For customers booking multi-sector itineraries across the region, this can translate into a patchwork of surcharge levels depending on origin, destination and airline. A single journey may include sectors priced with different fuel add-ons, making final totals more complex and sometimes harder to compare at a glance.
What Rising Fuel Surcharges Mean for Travellers Worldwide
The rapid escalation in jet fuel costs since the start of 2026 has become a central factor shaping airfare trends worldwide. Industry monitoring points to benchmark jet fuel prices that have nearly doubled within a matter of weeks, driven by supply constraints, refining bottlenecks and geopolitical tensions affecting key production and transit routes.
As a result, airlines operating on thin margins, particularly low-cost and leisure-focused carriers, have limited room to absorb the shock.

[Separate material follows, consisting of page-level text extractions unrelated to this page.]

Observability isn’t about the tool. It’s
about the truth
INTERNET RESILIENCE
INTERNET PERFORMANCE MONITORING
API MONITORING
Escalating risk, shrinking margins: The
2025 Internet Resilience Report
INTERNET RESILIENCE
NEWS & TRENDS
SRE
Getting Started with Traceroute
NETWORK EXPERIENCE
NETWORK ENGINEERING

Introducing or increasing fuel surcharges allows them to respond relatively quickly, adjusting ticket structures without fully rewriting base fare strategies or long-term pricing commitments. For full-service airlines, surcharges offer flexibility to manage both traditional fuel spending and the incremental cost of sustainable aviation fuels that are gradually entering the mainstream.
For travellers, the most immediate impact is higher all-in fares, especially on long-haul and connecting itineraries that cross multiple regions. Short-notice bookings, peak-season travel and routes exposed to airspace restrictions or extended flying times are particularly vulnerable to combined effects of higher base fares and fuel-related fees. Passengers may still find promotional offers and sales events, but real savings now depend on examining complete fare breakdowns rather than simply comparing headline prices.
The addition of Akasa Air to the growing list of carriers deploying explicit fuel surcharges underscores how widespread this trend has become. From India to Europe and the wider Asia-Pacific region, airlines are converging on similar tools to cope with an unpredictable fuel environment, leaving travellers facing more complex pricing and a renewed emphasis on timing, route selection and flexible planning when shopping for flights.